Why Sarajevo?
I want to see a place where people can get along in harmony.
Jean-Luc Godard, Notre musique
The siege of Sarajevo (1992-1996) has been described as urbicide and was based on a determination to destroy the town culturally. By firstly targeting neighborhood and meeting places, the Serbian artillery deliberately attacked the foundations of urban identity in the Bosnian capital. It was a war against architecture and verticality, against collective housing and diversity, against a unique cohabitation between Bosnian Muslims, Orthodox Serbs and Croatian Catholics.
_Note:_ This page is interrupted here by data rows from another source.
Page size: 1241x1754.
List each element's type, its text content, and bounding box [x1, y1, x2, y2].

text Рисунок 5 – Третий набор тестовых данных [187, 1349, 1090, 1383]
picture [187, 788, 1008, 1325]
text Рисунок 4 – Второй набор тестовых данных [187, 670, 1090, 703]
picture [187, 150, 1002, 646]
Twenty years on, Sarajevo embodies the issues of contemporary cities with a remarkable intensity: how does one fit into a society deeply marked by fragmentation (into distinct neighborhoods, into ethnic, religious and social groups)? How does one look to the future in a city experiencing great change?
Coming Soon: Sarajevo portrays the city’s slow metamorphosis by extrapolating on the visual vocabulary of architecture: 3D modeling, stock images, projected views, etc. This language, which is traditionally used in the future tense, questions the singular place that Sarajevo holds in the present, somewhere between a vague nostalgia for ex-Yugoslavia and the dreams of a Europe that seems to be slipping away, between the ghosts of a war captured in news photos and the immaculate iconography of architectural projection.
By exploring the gap between the reality of the city, and its idealized depictions, Coming Soon: Sarajevo shows the role of history in the ideal plastered on construction site hoardings.